Policymakers are looking for ways to tie other social determinants of health, like housing, to health care. For example, the Oregon Health Authority is working on its next five-year Medicaid proposal, which seeks more flexibility from the federal government to use funding to help people with housing. 

Housing and related issues, like access to food and nutrition, play an important role in health well before a person ends up in an emergency room or clinic. 

“If you don’t know where you’re sleeping at night or living, how do you stay healthy?” said Sen. Dick Anderson, R-Lincoln City and vice-chair of the Senate Committee On Human Services, Mental Health and Recovery.

Workforce Crisis

Policymakers and advocates agree the state has a workforce crisis and needs a long-term plan that puts enough qualified people into roles across the industry.

“If we're going to have a sustainable health care system in the future, we have to address the workforce pipeline,” Hultberg said, calling it a “workforce crisis.”

Liebersaid the workforce crisis is an immediate need and the state needs to “really stabilize the workforce that we have or we’re not going to have a system to invest into.”

Prusak said the workforce is a critical need and health care partners and the state need to look at how to make the workforce more team-based and resilient, and address issues like the administrative burden for clinicians.

Cost And Access 

The state’s also grappling with soaring health care costs, and lawmakers are concerned about different levels of care for people based on how good their insurance is.

“We have a health care caste system, and it’s really impacting our health care outcomes,” said  Sen. Deb Patterson, D-Salem, and chair of the Senate Health Care Committee, who spoke in a separate panel. 

“We must work together or the broken system will bankrupt our state,” Patterson said.

But to save money in the long-term, the state may need to spend money elsewhere.

For example, if Oregon wants to bring down the cost of health care, the state will need to make investments in preventative and maintenance care, such as oral health, said Rep. Raquel Moore-Green, R-Salem and vice-chair of the House Behavioral Health Committee.

That ties into other social areas, too.

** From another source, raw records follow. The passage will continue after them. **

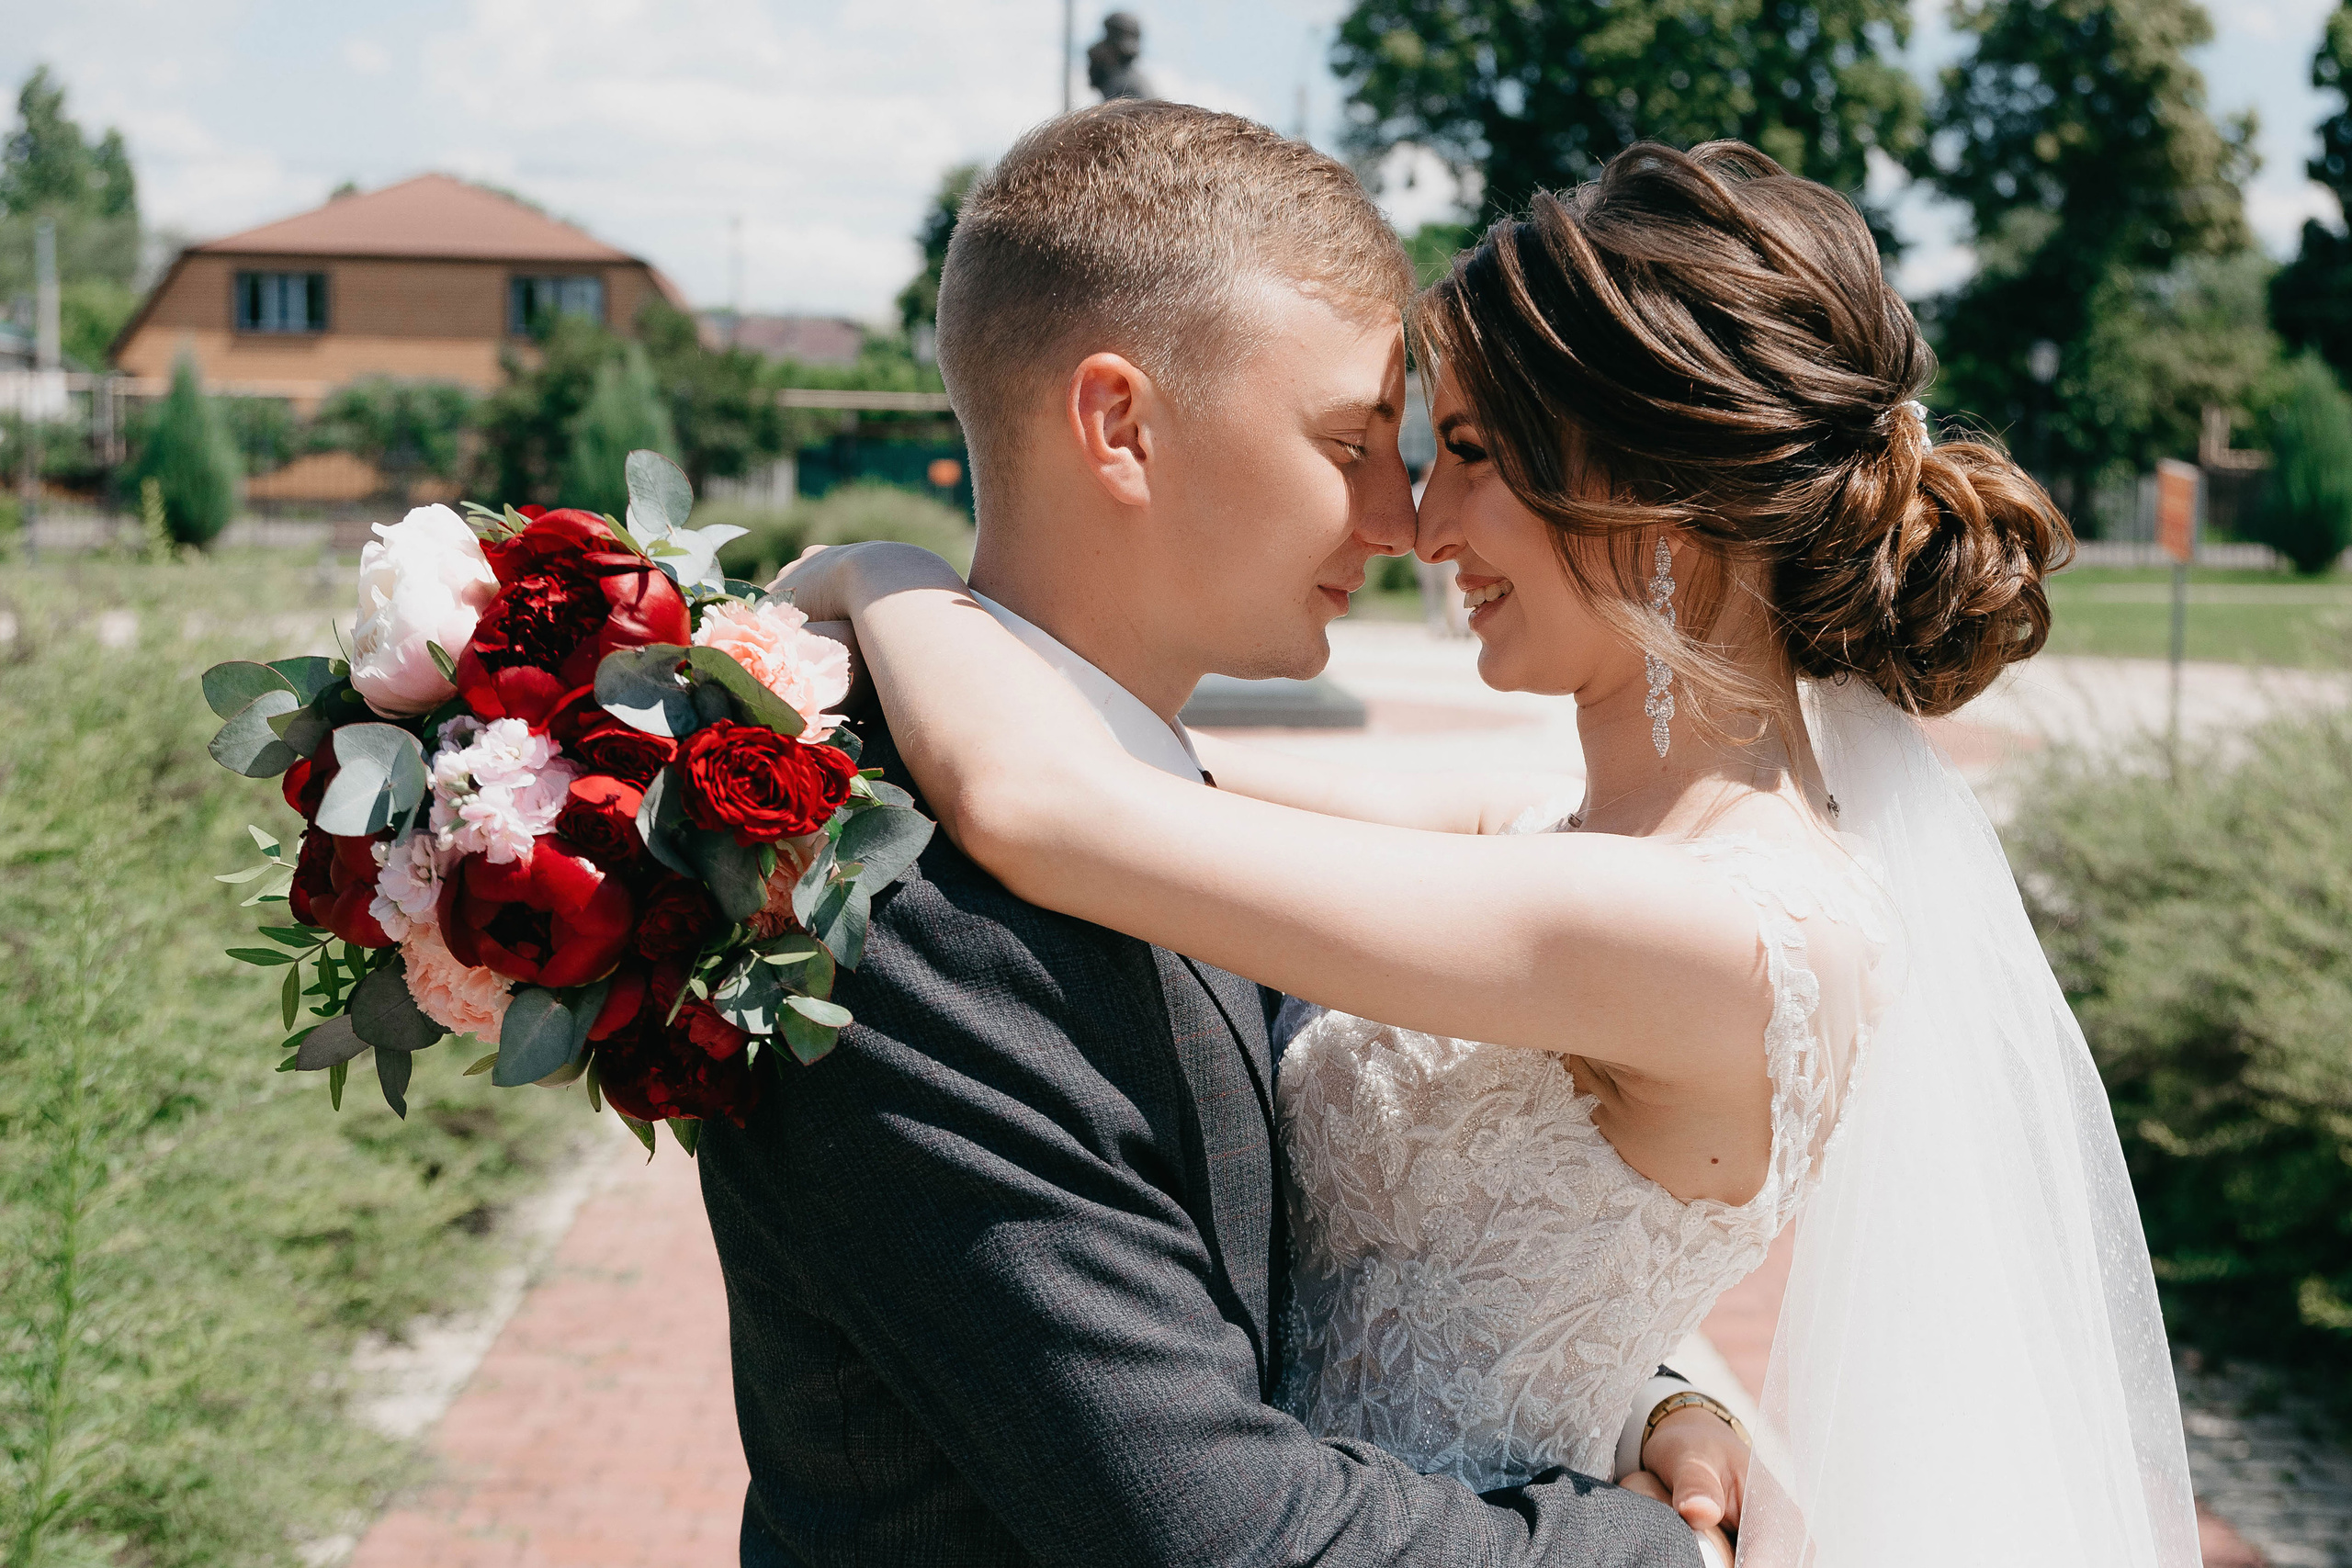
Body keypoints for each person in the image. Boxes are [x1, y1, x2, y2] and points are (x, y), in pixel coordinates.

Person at [777, 138, 2206, 1566]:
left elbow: (1046, 805)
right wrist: (1658, 1395)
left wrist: (874, 573)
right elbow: (1156, 775)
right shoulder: (1538, 837)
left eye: (1466, 453)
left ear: (1655, 489)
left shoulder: (1707, 925)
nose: (1418, 523)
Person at [699, 102, 1745, 1568]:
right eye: (1348, 443)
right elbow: (1219, 1531)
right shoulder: (909, 906)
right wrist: (1652, 1550)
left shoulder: (1163, 810)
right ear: (1120, 428)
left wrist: (1637, 1387)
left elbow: (1346, 1241)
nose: (1400, 521)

For example, a child with untreated cavities cannot sit through a class in school, Moore-Green said.

Provider Medicaid Rates

Anderson said efforts to bring specialty care, including behavioral health, to rural areas will fall flat without increased reimbursements for providers and incentives to draw more people to jobs. 

Noting the high number of behavioral health visits a single patient needs for treatment, Anderson said, “My people would just like to have one without the travel.”

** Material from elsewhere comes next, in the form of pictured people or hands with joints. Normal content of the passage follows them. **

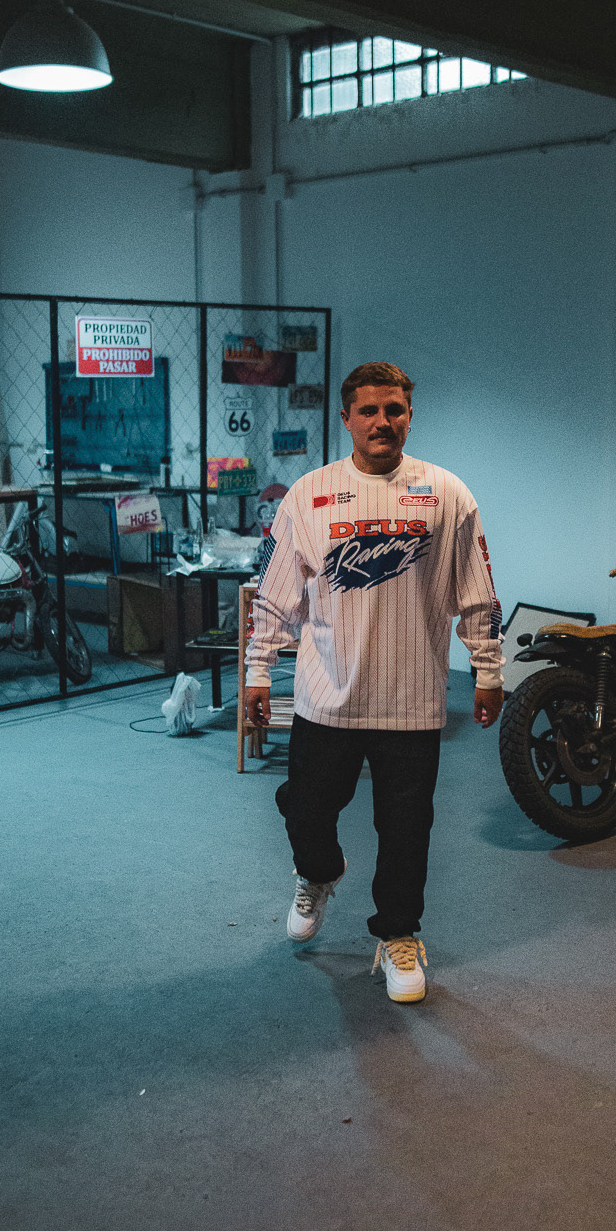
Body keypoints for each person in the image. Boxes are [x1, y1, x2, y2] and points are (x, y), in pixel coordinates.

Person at [244, 360, 503, 1000]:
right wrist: (258, 669)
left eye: (394, 410)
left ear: (410, 416)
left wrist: (488, 668)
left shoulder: (447, 494)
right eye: (369, 411)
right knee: (307, 809)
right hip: (326, 697)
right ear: (346, 419)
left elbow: (476, 592)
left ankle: (398, 934)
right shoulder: (309, 495)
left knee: (406, 831)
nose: (382, 421)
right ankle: (319, 871)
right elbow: (276, 595)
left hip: (411, 701)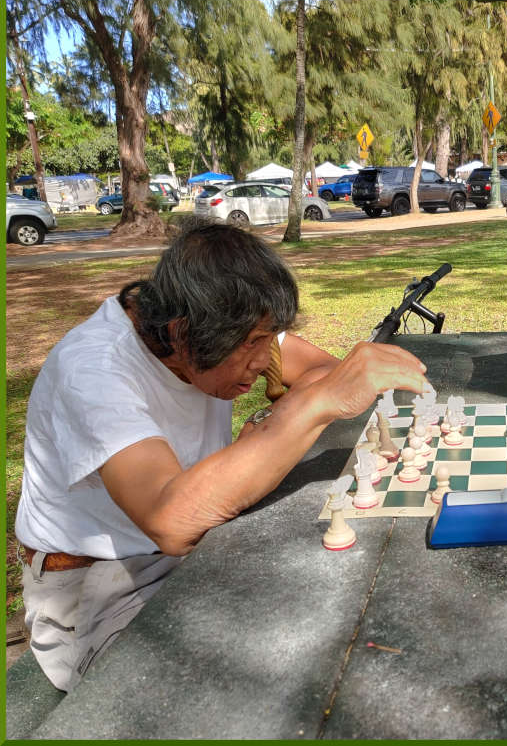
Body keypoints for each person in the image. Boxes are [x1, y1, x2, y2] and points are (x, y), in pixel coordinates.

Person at [15, 221, 431, 691]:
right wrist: (311, 405)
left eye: (266, 339)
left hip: (197, 549)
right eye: (251, 344)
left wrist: (274, 419)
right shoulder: (94, 370)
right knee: (254, 687)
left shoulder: (224, 325)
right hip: (101, 587)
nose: (262, 360)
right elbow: (169, 520)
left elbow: (320, 369)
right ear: (180, 332)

Prusak said reimbursement rates can make certain types of practices difficult, such as behavioral health and long-term care.

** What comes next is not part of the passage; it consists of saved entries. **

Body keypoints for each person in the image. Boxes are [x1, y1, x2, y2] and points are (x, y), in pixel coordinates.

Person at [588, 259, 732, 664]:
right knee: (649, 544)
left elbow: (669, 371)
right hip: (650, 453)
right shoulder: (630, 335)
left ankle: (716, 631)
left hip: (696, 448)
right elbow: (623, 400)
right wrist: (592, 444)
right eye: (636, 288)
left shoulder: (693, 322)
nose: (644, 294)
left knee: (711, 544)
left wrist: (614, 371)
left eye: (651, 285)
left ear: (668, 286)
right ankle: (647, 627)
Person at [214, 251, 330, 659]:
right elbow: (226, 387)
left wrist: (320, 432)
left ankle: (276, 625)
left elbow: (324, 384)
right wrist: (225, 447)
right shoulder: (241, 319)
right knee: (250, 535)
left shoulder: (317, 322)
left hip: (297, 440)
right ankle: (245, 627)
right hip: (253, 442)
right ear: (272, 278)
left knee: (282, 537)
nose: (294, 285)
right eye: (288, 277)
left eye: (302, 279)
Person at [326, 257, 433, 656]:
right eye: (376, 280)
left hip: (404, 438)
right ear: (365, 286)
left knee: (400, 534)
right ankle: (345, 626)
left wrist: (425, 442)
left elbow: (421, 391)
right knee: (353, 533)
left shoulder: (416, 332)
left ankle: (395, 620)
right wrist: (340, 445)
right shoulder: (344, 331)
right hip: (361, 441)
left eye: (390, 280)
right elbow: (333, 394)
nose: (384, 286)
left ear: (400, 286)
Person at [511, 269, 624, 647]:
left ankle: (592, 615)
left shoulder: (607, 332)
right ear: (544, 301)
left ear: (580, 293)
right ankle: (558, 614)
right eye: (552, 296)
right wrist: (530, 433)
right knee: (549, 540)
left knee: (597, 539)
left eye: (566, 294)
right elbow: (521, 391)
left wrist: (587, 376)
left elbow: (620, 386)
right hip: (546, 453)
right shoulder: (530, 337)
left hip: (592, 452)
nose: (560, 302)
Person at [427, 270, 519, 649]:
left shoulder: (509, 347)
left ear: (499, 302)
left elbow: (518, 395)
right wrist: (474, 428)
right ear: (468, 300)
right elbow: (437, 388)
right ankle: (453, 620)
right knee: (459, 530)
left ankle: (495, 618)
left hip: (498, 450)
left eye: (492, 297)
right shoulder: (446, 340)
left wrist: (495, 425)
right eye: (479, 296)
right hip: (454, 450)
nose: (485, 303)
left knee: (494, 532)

“Now we have behavioral health providers fighting for that parity,” Prusak said. “The wages we pay our workers are so important.”

Regardless of the provider type, Prusak said, “we have to start treating them like the professionals they are and pay them what they deserve.”

Future Capacity 

Oregon’s hospital capacity challenges won’t diminish simply from a drop of COVID-19 cases.Now, the system has pent-up demand from people who have postponed medical care due to the pandemic.

“It’s going to take a long time for us to get back to what you would consider normal operations,” Hultberg said.

There are “thousands of elective” cases in communities. With deferred care, that also means sicker people in hospitals, Hultberg said.

For now, Oregon hospital leaders are thankful they weathered the delta variant surge. At times, Hultberg said, hospitals were concerned they would enter into a state of collapse.

“We walked right up to that line,” Hultberg said. “We didn't go over it."